Komplexer Tanz im Freien.
Tanznetz, Paul Delavos, 2022-07-27
Die Wiener Choreografin hat ein spannendes Experiment gewagt: kann man ein Tanzstück zu Minimal Music in jeglichem Ort im Freien aufführen? Für „FEMENINE“ entwickelte sie eine spannende komplexe Choreografie. Fast zu komplex für eine Vorstellung im Freien.
Es ist ein drückend heißer Tag an dem die Uraufführung von „FEMENINE“ im Rahmen von ImPulsTanz – Vienna International Dance Festival bei einem Wiener Gemeindebau am späten Nachmittag stattfindet; gleich neben einer gut besuchten Badestelle an der alten Donau. Eva-Maria Schaller hat für ihr Tanzprojekt im Freien Unterstützung vom Ensemble Studio Dan, das die Komposition „FEMENINE“ des afroamerikanischen homosexuellen Julius Eastman aus dem Jahr 1974 live spielt. Es ist Minimal Music auf höchstem Niveau, die man da zu hören bekommt. Ausgehend von einer kurzen Tonabfolge – gespielt auf einem Metallophon –, die das ganze Stück lang wiederholt wird, entwickelt sich die Musik trotz aller Wiederholungen weiter. Schade, dass der Komponist, der im Programmheft als „Rising Star und gleichzeitig Underdog der New Yorker Avantgarde-Musikszene der 1970er Jahre“ beschrieben wird, zu den Vergessenen zählt.

* * *

> Aufgabe A: Schreib die Kritik zu „FEMENINE“ neu, beginnend bei „Tanznetz, Paul Delavos, 2022-07-27“ und weiter bis einschließlich „Vorstellung im Freien.“. Ersetze dabei „Experiment“ durch „Wagnis“.
> Aufgabe B:
Beantworte zur Kritik zu „FEMENINE“ diese Fragen:
(i) Im Rahmen welches Festivals fand die Uraufführung statt?
(ii) Welches Ensemble spielt die Komposition live?
(iii) Aus welchem Jahr stammt die Komposition „FEMENINE“?
> Aufgabe C: Führe die Kritik zu „FEMENINE“ bitte nach ihrem letzten Satz weiter.

> Gespeicherte Daten:
* * *

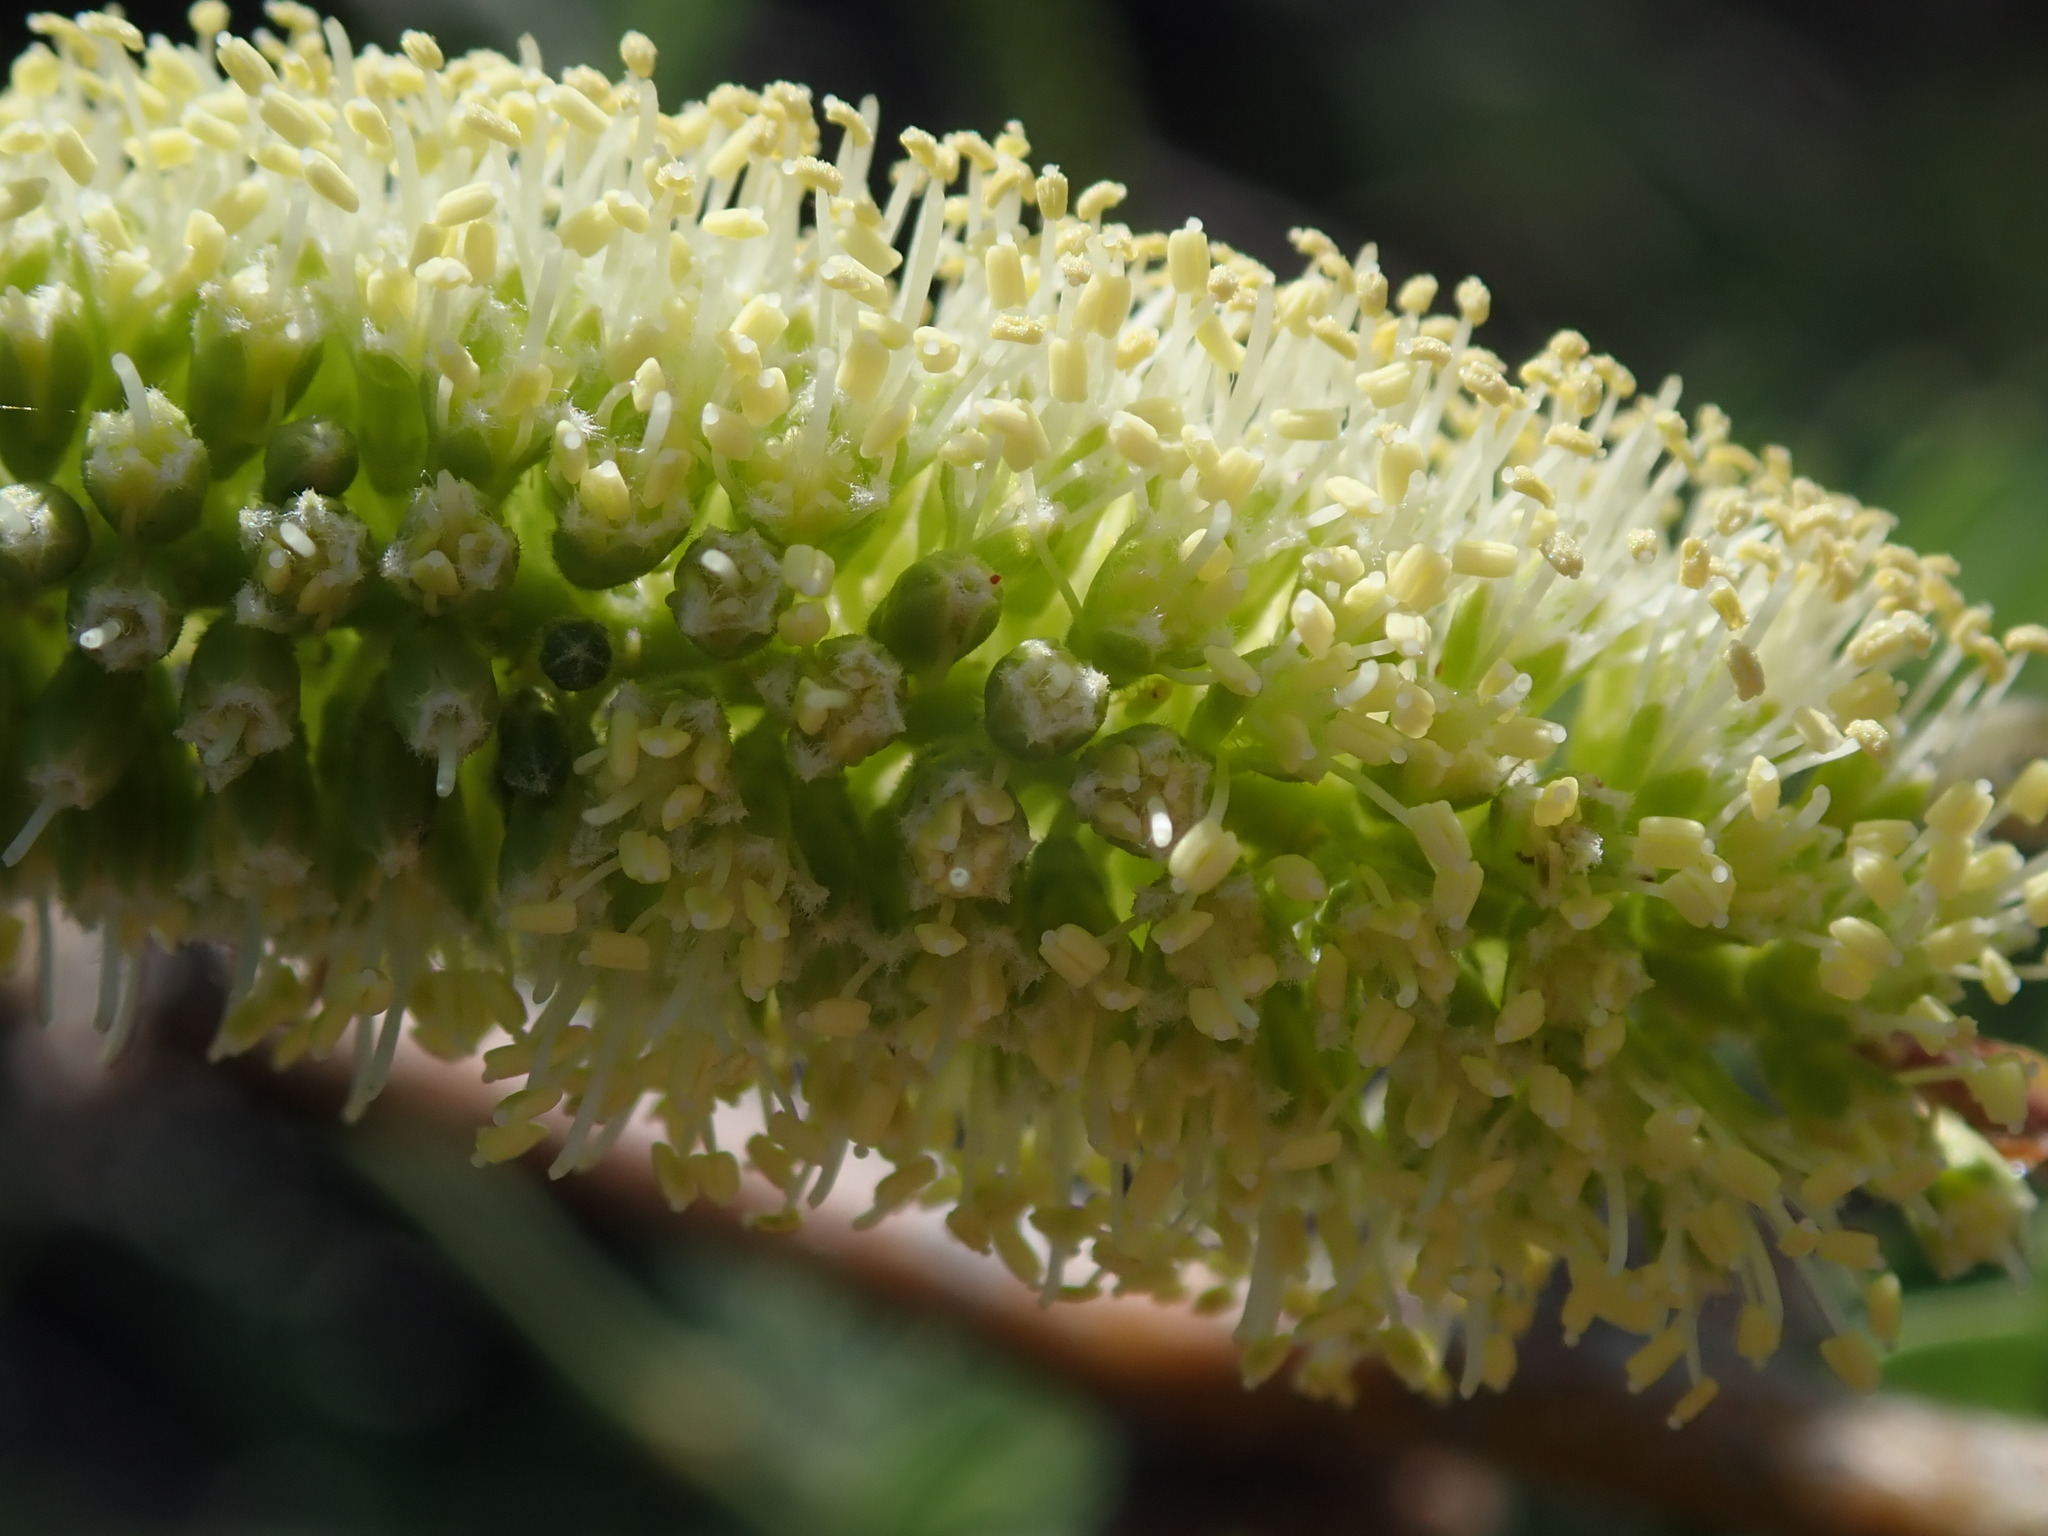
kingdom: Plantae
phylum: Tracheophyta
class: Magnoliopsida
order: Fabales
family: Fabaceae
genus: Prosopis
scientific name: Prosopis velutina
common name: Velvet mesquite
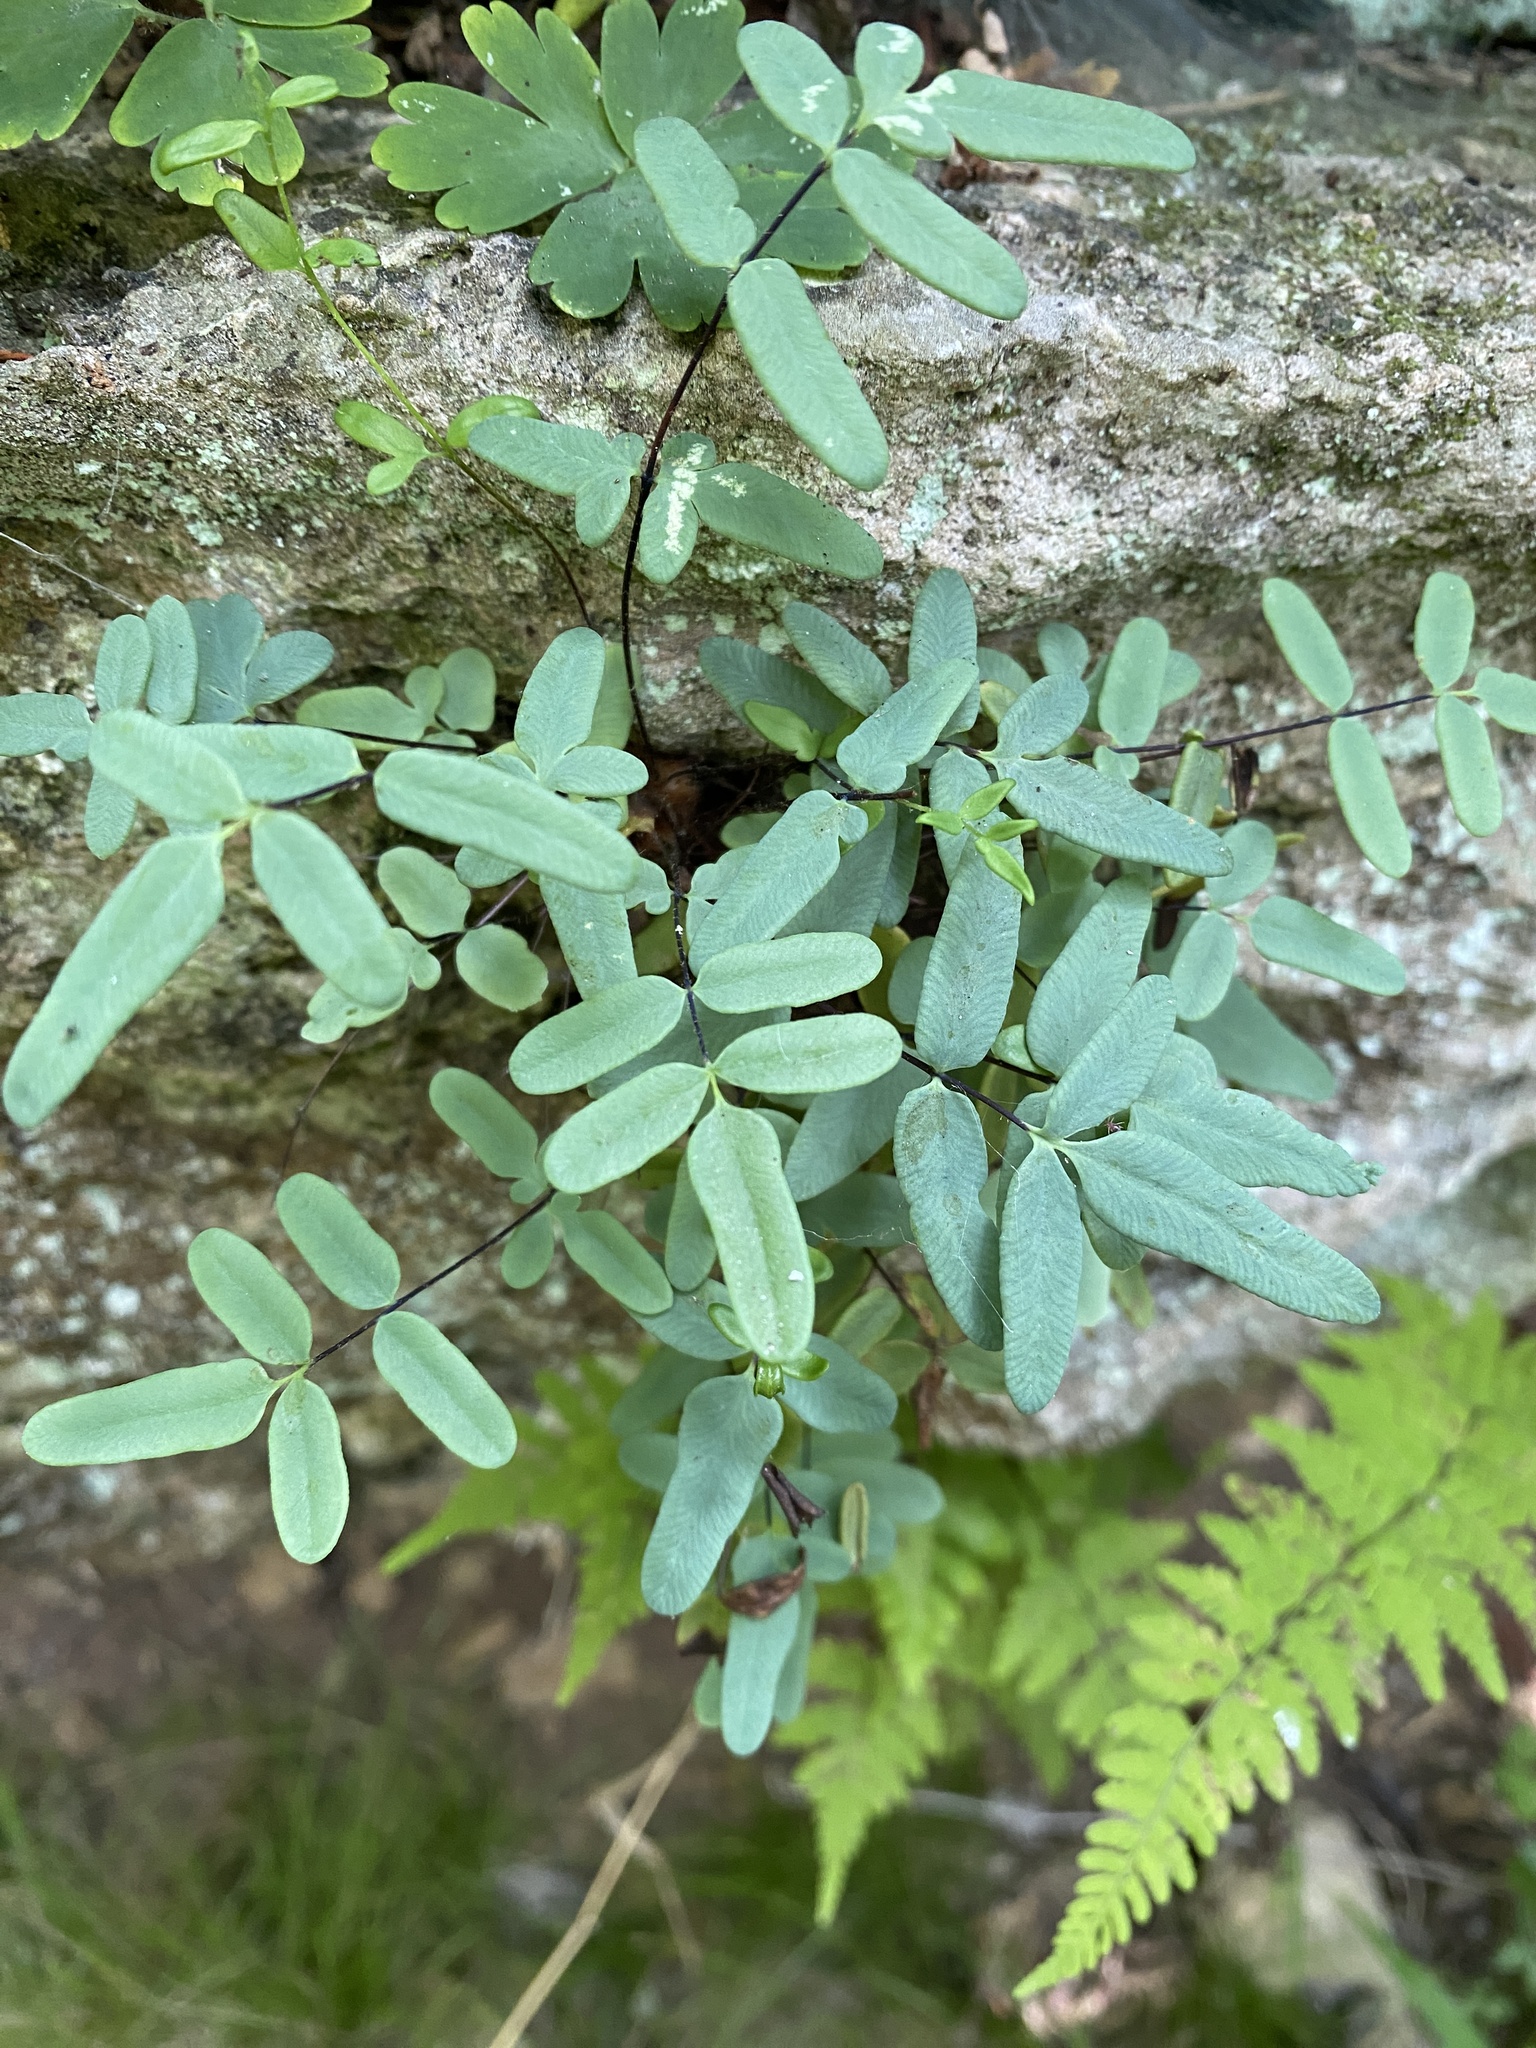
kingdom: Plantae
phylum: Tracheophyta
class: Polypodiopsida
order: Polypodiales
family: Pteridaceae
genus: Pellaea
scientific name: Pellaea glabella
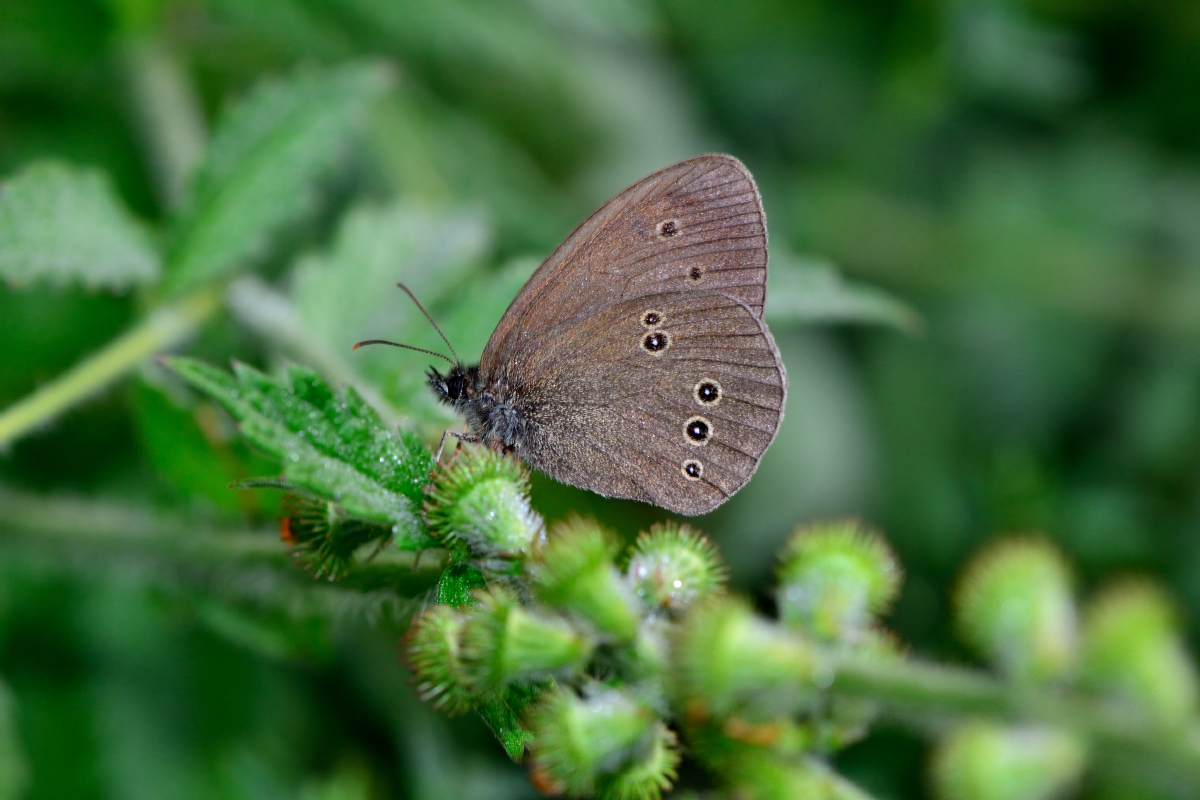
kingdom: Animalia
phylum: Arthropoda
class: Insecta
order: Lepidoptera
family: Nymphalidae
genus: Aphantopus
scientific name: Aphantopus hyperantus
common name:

* * *

> Lösung A:
Tanznetz, Paul Delavos, 2022-07-27
Die Wiener Choreografin hat ein spannendes Wagnis gewagt: kann man ein Tanzstück zu Minimal Music in jeglichem Ort im Freien aufführen? Für „FEMENINE“ entwickelte sie eine spannende komplexe Choreografie. Fast zu komplex für eine Vorstellung im Freien.

> Lösung B:
(i) ImPulsTanz – Vienna International Dance Festival
(ii) Ensemble Studio Dan
(iii) 1974

> Lösung C:
Schaller hält sich vor allem am Anfang in ihrer Choreografie stark an den musikalischen Rahmen. Ein kurzes Bewegungsmotiv aus Gehen, Hüpfen und Drehen wird immer wieder wiederholt. Die fünf Tänzer*innen – Schaller tanzt selbst mit – nehmen dabei viel Raum ein. Das Motiv entwickelt sich weiter, wird unter den Tänzer*innen weitergegeben. Es wird mit der Energetik von gegenseitiger Gewichtsübertragung und Hebungen gespielt. Die Formation wechselt zwischen Solo, Duo, Trio und Gruppe ab. Zwischendurch lauschen die Tänzer*innen auch einfach nur einmal der Musik. Scheinbar mühelos fließen sowohl Musik und Choreografie dahin, beeinflussen sich in ihrer Energie gegenseitig. Musikalische Höhepunkte werden dabei nicht immer übernommen.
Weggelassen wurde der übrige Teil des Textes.